▶ EXERCISE
Exactly the lines starting at the line containing "right hip: (451, 634)" and ending at the line containing "left shoulder: (425, 441)" are to be written out from the listing below, both included.

#####

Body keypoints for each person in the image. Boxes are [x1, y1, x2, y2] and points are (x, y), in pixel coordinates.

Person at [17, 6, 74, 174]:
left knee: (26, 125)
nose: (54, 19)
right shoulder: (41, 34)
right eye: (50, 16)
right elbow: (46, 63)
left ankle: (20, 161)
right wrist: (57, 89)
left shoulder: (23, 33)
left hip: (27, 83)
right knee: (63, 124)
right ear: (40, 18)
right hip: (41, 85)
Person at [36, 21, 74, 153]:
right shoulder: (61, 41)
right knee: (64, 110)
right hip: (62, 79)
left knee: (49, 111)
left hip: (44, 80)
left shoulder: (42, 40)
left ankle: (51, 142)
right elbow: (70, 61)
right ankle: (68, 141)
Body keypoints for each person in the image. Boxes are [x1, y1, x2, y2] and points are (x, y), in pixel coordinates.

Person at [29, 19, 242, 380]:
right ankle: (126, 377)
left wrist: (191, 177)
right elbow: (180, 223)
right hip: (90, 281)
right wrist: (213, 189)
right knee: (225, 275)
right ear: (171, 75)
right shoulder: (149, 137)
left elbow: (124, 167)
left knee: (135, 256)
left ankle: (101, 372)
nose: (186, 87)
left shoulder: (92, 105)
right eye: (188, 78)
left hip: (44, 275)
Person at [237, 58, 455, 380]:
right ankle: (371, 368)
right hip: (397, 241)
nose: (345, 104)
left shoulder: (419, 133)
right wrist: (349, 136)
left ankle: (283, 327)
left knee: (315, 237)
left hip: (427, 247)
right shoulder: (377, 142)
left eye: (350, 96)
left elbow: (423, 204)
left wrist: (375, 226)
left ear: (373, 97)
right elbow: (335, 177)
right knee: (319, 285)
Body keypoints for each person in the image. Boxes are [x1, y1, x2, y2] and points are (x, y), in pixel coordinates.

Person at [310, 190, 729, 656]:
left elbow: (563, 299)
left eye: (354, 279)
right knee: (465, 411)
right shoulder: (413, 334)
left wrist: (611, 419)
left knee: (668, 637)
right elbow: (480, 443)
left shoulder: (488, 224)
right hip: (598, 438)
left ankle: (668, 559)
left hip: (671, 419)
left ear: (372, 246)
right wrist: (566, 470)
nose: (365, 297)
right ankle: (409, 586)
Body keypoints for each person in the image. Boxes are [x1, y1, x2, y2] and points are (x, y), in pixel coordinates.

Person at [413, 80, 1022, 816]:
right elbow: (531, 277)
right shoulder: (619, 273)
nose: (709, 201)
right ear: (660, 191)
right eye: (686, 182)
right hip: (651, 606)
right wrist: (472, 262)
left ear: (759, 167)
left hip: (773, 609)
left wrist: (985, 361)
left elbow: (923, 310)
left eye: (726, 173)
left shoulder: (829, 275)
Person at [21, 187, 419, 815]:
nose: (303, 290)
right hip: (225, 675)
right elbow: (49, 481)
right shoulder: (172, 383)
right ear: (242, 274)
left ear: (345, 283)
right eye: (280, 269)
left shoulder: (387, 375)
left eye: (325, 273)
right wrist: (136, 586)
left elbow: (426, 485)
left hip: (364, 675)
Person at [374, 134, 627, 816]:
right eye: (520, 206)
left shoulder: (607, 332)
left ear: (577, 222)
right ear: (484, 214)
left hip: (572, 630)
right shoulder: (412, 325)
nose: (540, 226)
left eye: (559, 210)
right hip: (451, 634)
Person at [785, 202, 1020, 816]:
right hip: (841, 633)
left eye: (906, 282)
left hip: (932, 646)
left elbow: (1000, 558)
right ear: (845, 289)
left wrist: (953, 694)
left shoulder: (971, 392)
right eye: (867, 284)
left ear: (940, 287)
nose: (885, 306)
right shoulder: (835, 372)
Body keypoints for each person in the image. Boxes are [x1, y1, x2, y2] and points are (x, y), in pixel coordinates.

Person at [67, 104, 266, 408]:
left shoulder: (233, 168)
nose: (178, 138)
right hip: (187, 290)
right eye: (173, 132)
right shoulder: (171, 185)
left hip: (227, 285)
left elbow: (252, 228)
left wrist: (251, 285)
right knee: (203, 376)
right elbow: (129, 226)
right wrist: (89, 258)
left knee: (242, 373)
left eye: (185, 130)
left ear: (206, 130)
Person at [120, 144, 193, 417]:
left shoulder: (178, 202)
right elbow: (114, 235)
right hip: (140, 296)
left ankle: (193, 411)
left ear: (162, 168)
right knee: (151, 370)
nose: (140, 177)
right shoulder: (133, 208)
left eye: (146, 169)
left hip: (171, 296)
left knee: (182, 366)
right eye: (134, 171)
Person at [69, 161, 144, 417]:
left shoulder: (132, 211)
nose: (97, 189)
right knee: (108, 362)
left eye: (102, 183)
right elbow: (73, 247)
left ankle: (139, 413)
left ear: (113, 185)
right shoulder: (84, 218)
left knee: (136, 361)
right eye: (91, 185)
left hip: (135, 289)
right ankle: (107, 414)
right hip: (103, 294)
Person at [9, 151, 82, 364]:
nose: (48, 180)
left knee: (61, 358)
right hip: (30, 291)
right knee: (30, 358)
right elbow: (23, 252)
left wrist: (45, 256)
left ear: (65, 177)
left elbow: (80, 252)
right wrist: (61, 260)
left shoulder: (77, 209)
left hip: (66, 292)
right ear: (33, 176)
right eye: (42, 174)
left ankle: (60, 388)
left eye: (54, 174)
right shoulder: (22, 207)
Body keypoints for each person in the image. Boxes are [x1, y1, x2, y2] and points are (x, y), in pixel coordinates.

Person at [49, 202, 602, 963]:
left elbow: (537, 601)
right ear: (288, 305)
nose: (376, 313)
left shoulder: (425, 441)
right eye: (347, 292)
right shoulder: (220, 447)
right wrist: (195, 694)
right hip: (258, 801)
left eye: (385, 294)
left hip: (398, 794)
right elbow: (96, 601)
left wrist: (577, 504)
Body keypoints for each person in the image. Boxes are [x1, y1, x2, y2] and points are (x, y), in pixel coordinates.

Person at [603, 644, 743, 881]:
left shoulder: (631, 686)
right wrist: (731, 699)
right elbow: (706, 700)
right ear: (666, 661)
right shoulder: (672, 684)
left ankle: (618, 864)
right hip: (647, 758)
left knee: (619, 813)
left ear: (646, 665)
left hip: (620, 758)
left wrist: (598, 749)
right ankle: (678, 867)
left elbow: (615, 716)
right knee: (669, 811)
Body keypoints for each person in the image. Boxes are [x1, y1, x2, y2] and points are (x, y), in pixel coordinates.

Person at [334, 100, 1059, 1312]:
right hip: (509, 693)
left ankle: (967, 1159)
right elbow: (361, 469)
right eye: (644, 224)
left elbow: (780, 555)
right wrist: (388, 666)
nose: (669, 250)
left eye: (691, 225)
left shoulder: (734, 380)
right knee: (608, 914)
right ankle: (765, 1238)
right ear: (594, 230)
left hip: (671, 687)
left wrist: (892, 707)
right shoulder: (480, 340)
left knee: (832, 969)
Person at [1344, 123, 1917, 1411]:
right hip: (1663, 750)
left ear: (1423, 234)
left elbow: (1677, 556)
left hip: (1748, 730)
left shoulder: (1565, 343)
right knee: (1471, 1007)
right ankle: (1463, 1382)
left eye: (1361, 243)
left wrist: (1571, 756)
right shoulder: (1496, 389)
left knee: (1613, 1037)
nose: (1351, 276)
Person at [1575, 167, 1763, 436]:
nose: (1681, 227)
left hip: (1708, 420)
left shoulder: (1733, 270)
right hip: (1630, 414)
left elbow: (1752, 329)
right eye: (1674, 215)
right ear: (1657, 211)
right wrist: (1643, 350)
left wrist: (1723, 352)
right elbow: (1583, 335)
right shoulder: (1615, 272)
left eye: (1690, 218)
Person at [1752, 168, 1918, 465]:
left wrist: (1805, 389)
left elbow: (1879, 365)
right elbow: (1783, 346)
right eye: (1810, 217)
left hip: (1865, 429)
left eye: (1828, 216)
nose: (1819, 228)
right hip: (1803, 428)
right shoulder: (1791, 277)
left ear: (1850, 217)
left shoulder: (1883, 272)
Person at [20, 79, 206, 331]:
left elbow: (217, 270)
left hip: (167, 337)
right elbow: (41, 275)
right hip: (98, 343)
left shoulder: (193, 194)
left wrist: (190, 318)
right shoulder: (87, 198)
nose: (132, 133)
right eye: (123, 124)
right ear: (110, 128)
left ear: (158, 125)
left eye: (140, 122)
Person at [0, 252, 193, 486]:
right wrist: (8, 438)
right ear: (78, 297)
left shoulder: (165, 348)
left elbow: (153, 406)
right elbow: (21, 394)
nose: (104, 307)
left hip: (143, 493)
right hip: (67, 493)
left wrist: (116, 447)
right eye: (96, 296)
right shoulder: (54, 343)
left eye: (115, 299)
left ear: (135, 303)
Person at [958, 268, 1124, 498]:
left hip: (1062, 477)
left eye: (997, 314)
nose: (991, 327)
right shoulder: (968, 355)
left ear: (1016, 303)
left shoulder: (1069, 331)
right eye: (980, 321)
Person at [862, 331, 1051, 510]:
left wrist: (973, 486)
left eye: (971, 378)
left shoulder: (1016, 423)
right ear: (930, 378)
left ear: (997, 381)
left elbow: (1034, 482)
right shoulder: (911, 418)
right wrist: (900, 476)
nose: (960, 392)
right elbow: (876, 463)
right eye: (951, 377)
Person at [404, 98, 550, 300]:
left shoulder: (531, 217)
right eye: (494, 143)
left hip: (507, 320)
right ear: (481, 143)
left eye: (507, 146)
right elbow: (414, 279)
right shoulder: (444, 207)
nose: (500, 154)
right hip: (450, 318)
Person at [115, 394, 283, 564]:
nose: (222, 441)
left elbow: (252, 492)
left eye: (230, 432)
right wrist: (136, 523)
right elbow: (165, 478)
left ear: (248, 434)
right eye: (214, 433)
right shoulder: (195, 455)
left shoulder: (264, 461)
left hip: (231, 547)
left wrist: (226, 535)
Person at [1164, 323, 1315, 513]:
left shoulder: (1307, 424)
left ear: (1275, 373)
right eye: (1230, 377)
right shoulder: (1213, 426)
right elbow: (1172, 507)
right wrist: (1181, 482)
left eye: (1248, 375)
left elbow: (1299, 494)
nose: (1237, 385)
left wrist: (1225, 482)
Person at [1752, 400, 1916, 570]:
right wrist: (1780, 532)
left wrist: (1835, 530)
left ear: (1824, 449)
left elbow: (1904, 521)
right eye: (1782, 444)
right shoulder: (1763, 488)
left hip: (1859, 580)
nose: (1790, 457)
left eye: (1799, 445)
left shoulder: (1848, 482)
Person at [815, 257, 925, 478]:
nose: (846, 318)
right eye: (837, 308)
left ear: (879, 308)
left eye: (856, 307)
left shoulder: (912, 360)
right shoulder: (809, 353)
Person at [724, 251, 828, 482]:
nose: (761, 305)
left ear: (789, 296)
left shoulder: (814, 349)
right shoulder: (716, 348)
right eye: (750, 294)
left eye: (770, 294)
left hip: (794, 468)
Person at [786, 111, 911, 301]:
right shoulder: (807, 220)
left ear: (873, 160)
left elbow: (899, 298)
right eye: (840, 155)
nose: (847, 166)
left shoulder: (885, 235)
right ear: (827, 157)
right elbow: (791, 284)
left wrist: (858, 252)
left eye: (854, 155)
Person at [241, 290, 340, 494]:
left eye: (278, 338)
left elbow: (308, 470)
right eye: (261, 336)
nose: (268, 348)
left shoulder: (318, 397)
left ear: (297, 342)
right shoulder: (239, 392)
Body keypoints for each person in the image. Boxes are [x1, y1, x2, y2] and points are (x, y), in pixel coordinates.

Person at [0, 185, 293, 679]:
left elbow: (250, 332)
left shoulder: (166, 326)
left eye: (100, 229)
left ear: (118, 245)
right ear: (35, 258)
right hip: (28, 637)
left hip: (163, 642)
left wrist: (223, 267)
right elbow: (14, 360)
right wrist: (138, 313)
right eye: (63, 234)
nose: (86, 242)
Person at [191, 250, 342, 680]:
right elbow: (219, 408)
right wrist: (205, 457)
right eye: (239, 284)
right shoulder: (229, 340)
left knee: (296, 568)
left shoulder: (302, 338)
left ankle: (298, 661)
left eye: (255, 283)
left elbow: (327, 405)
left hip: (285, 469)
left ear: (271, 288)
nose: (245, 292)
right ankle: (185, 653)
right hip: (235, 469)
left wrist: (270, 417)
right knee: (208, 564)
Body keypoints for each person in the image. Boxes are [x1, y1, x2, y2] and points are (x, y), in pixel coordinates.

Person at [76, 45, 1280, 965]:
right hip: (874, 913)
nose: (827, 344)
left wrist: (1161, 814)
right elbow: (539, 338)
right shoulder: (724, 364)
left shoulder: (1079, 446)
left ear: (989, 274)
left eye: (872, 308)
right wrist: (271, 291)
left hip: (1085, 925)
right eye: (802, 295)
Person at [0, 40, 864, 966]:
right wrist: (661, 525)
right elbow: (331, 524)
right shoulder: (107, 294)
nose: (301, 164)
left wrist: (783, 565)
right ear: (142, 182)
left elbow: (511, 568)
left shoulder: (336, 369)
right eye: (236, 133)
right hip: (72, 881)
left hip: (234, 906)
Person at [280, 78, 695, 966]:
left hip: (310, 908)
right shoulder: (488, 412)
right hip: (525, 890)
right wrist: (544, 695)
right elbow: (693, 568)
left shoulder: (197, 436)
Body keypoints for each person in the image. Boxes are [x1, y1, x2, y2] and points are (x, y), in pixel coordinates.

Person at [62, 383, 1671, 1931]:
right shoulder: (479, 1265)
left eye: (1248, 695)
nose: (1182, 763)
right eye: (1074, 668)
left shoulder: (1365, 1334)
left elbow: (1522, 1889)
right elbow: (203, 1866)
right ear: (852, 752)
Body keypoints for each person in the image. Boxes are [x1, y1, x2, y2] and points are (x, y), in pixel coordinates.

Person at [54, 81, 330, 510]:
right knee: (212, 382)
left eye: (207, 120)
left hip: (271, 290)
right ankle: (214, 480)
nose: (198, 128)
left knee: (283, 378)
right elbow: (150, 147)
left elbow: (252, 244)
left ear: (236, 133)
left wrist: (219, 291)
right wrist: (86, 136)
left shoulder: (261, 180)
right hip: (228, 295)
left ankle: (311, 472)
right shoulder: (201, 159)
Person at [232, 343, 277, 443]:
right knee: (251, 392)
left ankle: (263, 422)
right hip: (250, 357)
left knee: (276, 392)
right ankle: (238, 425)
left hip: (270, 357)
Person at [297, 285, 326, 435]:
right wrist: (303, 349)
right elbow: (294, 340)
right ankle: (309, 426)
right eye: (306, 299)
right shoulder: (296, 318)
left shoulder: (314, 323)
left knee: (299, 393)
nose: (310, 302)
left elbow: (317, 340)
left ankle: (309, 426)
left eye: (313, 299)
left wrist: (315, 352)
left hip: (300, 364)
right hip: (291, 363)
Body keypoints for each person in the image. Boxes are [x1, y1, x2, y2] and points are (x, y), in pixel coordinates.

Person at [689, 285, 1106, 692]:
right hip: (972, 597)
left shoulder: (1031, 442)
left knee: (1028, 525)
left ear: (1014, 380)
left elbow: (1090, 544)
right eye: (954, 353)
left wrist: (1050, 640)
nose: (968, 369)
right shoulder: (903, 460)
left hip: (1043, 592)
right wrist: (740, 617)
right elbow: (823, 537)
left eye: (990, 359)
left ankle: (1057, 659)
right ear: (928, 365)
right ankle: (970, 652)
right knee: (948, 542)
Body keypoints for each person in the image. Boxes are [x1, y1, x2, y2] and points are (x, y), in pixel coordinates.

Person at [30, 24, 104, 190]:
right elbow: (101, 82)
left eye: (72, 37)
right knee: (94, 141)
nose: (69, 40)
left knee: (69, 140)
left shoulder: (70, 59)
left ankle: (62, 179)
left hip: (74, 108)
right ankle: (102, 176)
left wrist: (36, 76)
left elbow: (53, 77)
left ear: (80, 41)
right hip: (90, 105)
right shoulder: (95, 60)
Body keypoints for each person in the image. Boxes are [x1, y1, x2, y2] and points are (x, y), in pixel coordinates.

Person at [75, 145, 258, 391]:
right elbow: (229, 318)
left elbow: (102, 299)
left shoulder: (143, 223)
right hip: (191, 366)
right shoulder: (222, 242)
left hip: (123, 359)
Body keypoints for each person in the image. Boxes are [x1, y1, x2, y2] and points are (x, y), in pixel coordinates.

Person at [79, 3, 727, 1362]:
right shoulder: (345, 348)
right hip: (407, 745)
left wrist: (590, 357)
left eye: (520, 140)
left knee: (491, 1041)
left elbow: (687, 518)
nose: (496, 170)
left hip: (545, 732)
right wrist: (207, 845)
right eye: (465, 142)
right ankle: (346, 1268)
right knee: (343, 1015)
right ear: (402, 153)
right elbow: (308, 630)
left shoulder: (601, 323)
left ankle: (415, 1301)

#####

▶ YOUR RESPONSE
right hip: (451, 634)
Person at [785, 202, 1020, 816]:
right hip: (841, 633)
left eye: (906, 282)
left hip: (932, 646)
left elbow: (1000, 558)
right ear: (845, 289)
left wrist: (953, 694)
left shoulder: (971, 392)
right eye: (867, 284)
left ear: (940, 287)
nose: (885, 306)
right shoulder: (835, 372)
Body keypoints for each person in the image. Boxes are [x1, y1, x2, y2] and points are (x, y), in pixel coordinates.

Person at [67, 104, 266, 408]:
left shoulder: (233, 168)
nose: (178, 138)
right hip: (187, 290)
right eye: (173, 132)
right shoulder: (171, 185)
left hip: (227, 285)
left elbow: (252, 228)
left wrist: (251, 285)
right knee: (203, 376)
right elbow: (129, 226)
right wrist: (89, 258)
left knee: (242, 373)
left eye: (185, 130)
left ear: (206, 130)
Person at [120, 144, 193, 417]:
left shoulder: (178, 202)
right elbow: (114, 235)
right hip: (140, 296)
left ankle: (193, 411)
left ear: (162, 168)
right knee: (151, 370)
nose: (140, 177)
right shoulder: (133, 208)
left eye: (146, 169)
left hip: (171, 296)
left knee: (182, 366)
right eye: (134, 171)
Person at [69, 161, 144, 417]:
left shoulder: (132, 211)
nose: (97, 189)
right knee: (108, 362)
left eye: (102, 183)
right elbow: (73, 247)
left ankle: (139, 413)
left ear: (113, 185)
right shoulder: (84, 218)
left knee: (136, 361)
right eye: (91, 185)
left hip: (135, 289)
right ankle: (107, 414)
right hip: (103, 294)
Person at [9, 151, 82, 364]:
nose: (48, 180)
left knee: (61, 358)
right hip: (30, 291)
right knee: (30, 358)
right elbow: (23, 252)
left wrist: (45, 256)
left ear: (65, 177)
left elbow: (80, 252)
right wrist: (61, 260)
left shoulder: (77, 209)
left hip: (66, 292)
right ear: (33, 176)
right eye: (42, 174)
left ankle: (60, 388)
left eye: (54, 174)
right shoulder: (22, 207)
Body keypoints for each person in the image. Boxes are [x1, y1, x2, y2] and points are (x, y), in pixel coordinates.

Person at [49, 202, 602, 963]:
left elbow: (537, 601)
right ear: (288, 305)
nose: (376, 313)
left shoulder: (425, 441)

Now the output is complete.